Legal and Business Analysis:

1. Verification of Ownership Rights: We will verify the ownership of the patent and its registration status in all relevant countries. The validity of previous transfers will be checked, and any potential legal risks from third parties that could challenge ownership will be examined.

2. Assessment of Patent Strength and Enforceability: We will review the patent claims and determine whether they provide sufficient protection for the technology being sold. The feasibility of enforcing the patent in the countries where it is registered will be evaluated, especially considering the markets where “Technology Acquisition Seekers Ltd.” plans to operate.

3. Examination of Relevant Licenses and Agreements: We will review all existing agreements and licenses related to the patent to ensure there are no terms or commitments that could restrict its use. We will determine if any adjustments to the transaction terms are needed based on these findings.

Recommendations and Next Steps:

1. Pre-Closing Actions: For example, if additional patent registration tasks are needed in certain countries, these actions may need to be completed before finalizing the deal.

2. Request for Additional Information: If there are gaps in documentation or critical details, it may be necessary to request additional documentation from the selling company before proceeding.

3. Adjustments to Transaction Terms: Economic adjustments to the transaction terms may be necessary if the patent protection is not as extensive as initially anticipated by the parties.

4. Post-Closing Actions: For instance, it may be necessary to file requests for patent amendments or updates to the patent registration in accordance with the terms set out in the transaction.

5. Risk Considerations: The question of whether to accept certain risks, such as those related to patent enforcement in specific countries, or whether to make corrections to reduce risk before purchase, needs to be addressed.
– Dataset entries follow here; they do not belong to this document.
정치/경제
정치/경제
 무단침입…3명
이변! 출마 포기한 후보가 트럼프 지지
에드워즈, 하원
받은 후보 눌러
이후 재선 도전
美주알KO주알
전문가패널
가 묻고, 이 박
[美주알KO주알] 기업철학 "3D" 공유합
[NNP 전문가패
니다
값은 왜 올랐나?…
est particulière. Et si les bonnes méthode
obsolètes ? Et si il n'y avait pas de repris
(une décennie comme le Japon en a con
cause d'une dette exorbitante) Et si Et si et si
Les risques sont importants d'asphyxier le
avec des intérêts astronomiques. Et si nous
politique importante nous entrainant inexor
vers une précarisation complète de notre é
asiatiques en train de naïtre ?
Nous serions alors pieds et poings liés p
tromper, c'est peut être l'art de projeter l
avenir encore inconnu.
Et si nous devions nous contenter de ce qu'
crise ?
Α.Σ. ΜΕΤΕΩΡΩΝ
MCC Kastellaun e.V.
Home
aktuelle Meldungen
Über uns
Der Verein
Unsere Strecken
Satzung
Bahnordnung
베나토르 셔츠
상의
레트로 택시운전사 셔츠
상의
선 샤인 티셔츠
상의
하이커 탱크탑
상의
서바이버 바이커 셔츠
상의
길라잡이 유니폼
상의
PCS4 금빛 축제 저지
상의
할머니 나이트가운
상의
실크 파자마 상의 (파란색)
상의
In summary, at this stage, after evaluating all the collected information, a clear and comprehensive picture of the patent and intellectual property status of “Advanced Technology Ltd.” will emerge. This analysis will enable “Technology Acquisition Seekers Ltd.” to make an informed decision on whether to proceed with the transaction, modify its terms, or reassess the economic value of the acquisition.
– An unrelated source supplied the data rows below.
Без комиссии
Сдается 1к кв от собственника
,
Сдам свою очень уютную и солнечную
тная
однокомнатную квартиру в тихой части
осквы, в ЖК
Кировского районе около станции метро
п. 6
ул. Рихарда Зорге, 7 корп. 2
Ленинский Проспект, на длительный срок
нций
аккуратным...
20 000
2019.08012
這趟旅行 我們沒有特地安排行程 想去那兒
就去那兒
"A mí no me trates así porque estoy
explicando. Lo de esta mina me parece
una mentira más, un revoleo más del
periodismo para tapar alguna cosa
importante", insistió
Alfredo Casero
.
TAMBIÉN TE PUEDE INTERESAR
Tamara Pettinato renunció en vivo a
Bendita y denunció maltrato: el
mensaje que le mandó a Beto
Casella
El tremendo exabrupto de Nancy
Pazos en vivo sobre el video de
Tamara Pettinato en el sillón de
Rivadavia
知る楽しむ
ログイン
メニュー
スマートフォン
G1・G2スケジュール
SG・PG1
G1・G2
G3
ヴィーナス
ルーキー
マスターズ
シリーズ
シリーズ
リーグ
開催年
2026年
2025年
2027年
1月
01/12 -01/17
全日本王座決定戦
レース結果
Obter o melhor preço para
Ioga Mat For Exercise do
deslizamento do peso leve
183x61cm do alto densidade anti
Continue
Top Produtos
By using the three-step method, the acquiring company will gain a complete and accurate understanding of the patent and will be able to make informed decisions about its acquisition, while the selling company can maximize the value of the patent and complete a successful transaction.
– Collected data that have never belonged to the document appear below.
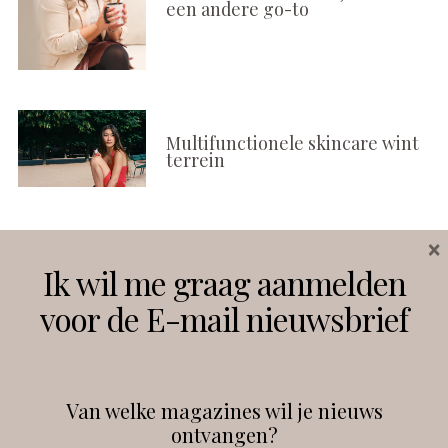
een andere go-to
Multifunctionele skincare wint
terrein
×
Volg ons
Ik wil me graag aanmelden
voor de E-mail nieuwsbrief
Instagram
Facebook
Van welke magazines wil je nieuws
ontvangen?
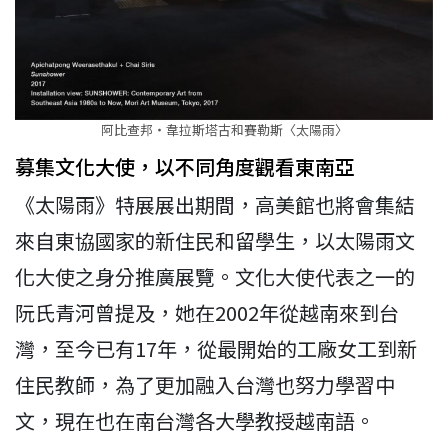
阿比查邦‧韋拉斯塔古和賽勒斯〈太陽雨〉
募集文化大使，以不同角度觀看東南亞
《太陽雨》特展展出期間，高美館也將會集結
來自東協國家的新住民和留學生，以太陽雨文
化大使之身分推廣展覽。文化大使代表之一的
阮氏青河曾提及，她在2002年從越南來到台
灣，至今已有17年，從最開始的工廠女工到新
住民教師，為了更加融入台灣也努力學習中
文，現在也在南台灣各大學教授越南語。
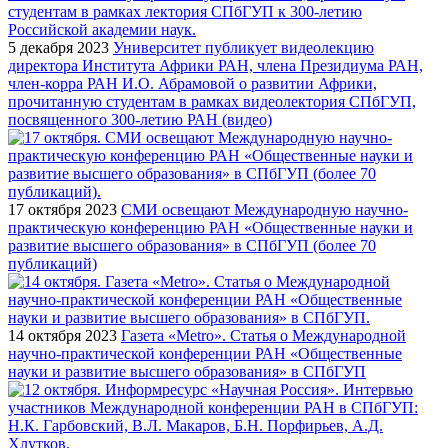
5 декабря 2023
Университет публикует видеолекцию
директора Института Африки РАН, члена Президиума РАН,
член-корра РАН И.О. Абрамовой о развитии Африки,
прочитанную студентам в рамках видеолектория СПбГУП,
посвященного 300-летию РАН (видео)
17 октября 2023
СМИ освещают Международную научно-
практическую конференцию РАН «Общественные науки и
развитие высшего образования» в СПбГУП (более 70
публикаций)
14 октября 2023
Газета «Metro». Статья о Международной
научно-практической конференции РАН «Общественные
науки и развитие высшего образования» в СПбГУП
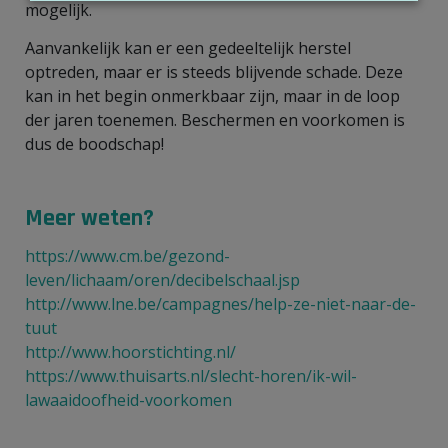
mogelijk.
Aanvankelijk kan er een gedeeltelijk herstel
optreden, maar er is steeds blijvende schade. Deze
kan in het begin onmerkbaar zijn, maar in de loop
der jaren toenemen. Beschermen en voorkomen is
dus de boodschap!
Meer weten?
https://www.cm.be/gezond-
leven/lichaam/oren/decibelschaal.jsp
http://www.lne.be/campagnes/help-ze-niet-naar-de-
tuut
http://www.hoorstichting.nl/
https://www.thuisarts.nl/slecht-horen/ik-wil-
lawaaidoofheid-voorkomen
Due Diligence vs. Liability

In the field of patents, it is possible to cover risks through liability clauses or indemnification provisions in the agreement between the parties. The question arises as to why invest in an expensive due diligence process when liability clauses and indemnification provisions can cover these risks. While these clauses are effective, they are often limited in time and scope and do not cover all aspects of intellectual property. Additionally, the operational terms of liability and indemnification clauses are complex and sometimes include requirements such as prior notice to the indemnitor before filing a claim. Moreover, in many cases, these clauses are activated only when the indemnitor had “reasonable knowledge” of the issue causing the loss, which complicates the proof of the claim.

Even when all conditions for activating liability are met, there is no guarantee that liability will fully compensate the affected party. There are situations where financial compensation is insufficient or cannot reflect the full extent of the damage incurred. Furthermore, even if the financial compensation is appropriate, the indemnitor may not always have sufficient assets to fully compensate the affected party.

Thus, it follows that comprehensive due diligence is not only a tool for identifying defects and risks in advance but also a mechanism that provides greater assurance against risks that may only become apparent after the deal is closed. This allows a company to avoid relying solely on liability and indemnification clauses, which may not always offer a complete solution.

(For further details, see the book: Yonatan Drori, “Patent Law,” Perlstein-Ginosar Publishing, pages 1443-1459 (2023)).